L’Angleterre n’ignore pas quelle est la situation actuelle des Philippines. Tout occupée de s’ouvrir de nouveaux débouchés dans l’extrême Orient, elle a depuis long-temps jeté les yeux sur des îles qui lui offriraient, dans ces lointains parages, un centre précieux d’action et de ravitaillement. Une circonstance particulière s’ajoute pour elle à ces considérations. Le commerce anglais n’a pas renoncé à s’assurer quelque jour, soit par ruse, soit par violence, l’accès du Japon, de ce grand et puissant empire où l’Europe n’est encore représentée que par la petite factorerie hollandaise de Décima. Si jamais la persévérance de l’Angleterre arrivait de ce côté à ses fins, il faut convenir qu’elle serait admirablement servie par la possession des Philippines. Considéré en lui-même, cet archipel a de quoi suffire d’ailleurs à l’ambition commerciale la plus exigeante ; il renferme quatre millions d’habitans, soumis déjà à tous les besoins de la vie européenne. Il ne s’agit pas là, on le voit, d’une médiocre affaire. Des notes envoyées à la cour de Madrid, des insinuations assez étranges dans les journaux espagnols au sujet de l’abandon des Philippines, certains discours de lord Palmerston à la chambre des communes, répandent déjà une assez vive lumière sur les vues du cabinet britannique relativement à cette question, dont la gravité augmente avec l’insouciance croissante de l’administration espagnole et la misère des populations de l’archipel.

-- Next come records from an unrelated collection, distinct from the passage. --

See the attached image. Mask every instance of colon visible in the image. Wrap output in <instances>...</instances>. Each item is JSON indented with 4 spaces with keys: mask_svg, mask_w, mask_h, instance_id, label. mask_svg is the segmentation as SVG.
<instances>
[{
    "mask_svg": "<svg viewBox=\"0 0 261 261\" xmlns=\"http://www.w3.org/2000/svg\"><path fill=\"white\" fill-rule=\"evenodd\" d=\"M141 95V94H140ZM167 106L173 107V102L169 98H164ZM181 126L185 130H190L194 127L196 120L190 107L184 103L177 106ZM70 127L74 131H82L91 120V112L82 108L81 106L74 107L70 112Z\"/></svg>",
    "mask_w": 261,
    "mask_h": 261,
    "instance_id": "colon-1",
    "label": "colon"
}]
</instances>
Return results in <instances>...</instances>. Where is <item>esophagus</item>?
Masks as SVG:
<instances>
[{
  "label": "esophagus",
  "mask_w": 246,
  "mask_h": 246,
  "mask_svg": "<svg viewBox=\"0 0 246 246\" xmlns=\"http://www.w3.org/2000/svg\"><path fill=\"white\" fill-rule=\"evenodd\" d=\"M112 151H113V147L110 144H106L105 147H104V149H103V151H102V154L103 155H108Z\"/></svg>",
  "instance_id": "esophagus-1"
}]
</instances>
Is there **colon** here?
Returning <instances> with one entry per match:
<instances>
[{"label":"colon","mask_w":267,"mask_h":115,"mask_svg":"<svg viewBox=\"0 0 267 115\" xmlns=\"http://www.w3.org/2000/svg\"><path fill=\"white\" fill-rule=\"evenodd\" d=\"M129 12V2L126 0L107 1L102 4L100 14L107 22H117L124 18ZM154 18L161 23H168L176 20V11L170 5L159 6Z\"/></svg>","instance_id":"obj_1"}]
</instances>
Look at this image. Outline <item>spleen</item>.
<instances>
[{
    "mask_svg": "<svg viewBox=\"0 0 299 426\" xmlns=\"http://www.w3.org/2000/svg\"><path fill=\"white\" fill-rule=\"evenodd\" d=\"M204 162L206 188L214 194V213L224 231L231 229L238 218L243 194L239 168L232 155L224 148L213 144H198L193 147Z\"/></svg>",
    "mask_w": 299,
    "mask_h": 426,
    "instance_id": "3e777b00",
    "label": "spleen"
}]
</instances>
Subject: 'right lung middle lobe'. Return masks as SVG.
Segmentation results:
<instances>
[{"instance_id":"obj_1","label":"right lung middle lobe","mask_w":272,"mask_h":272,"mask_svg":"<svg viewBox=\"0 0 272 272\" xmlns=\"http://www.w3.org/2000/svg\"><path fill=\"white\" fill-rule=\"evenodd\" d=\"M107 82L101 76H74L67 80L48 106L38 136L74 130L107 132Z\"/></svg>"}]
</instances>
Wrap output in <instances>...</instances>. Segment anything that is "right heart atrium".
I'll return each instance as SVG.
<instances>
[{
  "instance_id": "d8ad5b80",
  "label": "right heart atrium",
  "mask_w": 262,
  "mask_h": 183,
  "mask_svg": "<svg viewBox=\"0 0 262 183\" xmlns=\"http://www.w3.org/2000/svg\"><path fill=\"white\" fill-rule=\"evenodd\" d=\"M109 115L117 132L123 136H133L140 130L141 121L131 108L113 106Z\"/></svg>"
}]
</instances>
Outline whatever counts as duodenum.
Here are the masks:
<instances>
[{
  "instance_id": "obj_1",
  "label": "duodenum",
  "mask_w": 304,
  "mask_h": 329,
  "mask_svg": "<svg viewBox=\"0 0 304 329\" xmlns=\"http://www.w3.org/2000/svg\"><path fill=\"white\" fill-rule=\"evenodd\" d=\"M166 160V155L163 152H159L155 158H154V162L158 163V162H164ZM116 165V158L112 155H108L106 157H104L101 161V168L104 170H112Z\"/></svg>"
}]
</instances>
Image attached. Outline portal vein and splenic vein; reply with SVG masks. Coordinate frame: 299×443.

L’Angleterre réussira-t-elle dans ses projets ? Si un fait aussi considérable que la cession des Philippines au royaume-uni devait jamais s’accomplir, la France ne saurait négliger plus long-temps de s’assurer dans les mers de Chine un port, un point de relâche digne de son commerce et de sa puissance. Toute guerre qu’il faudrait soutenir sur ce point du monde, où peuvent s’élever d’un jour à l’autre de graves conflits, serait nécessairement une guerre de course, et dans ce cas Mayotte, Otaïti, les Marquises, seraient des stations bien éloignées les unes des autres, pour satisfaire aux légitimes exigences du pavillon national dans le vaste espace compris entre le cap Horn et le cap de Bonne-Espérance. Une position comme celle des Philippines, qui donnerait la clé des mers de l’Indo-Chine et du Japon, compléterait admirablement un système d’attaque dont Mayotte et Otaïti formeraient les points extrêmes. Nos croiseurs trouveraient ainsi, dans toutes les mers de l’Asie orientale et de l’Océanie, des ports de relâche dont le blocus serait rendu impossible, soit par les ouragans du canal de Mozambique comme à Mayotte, soit par les typhons de la Chine, les écueils et les courans, comme à Manille et à Otaïti.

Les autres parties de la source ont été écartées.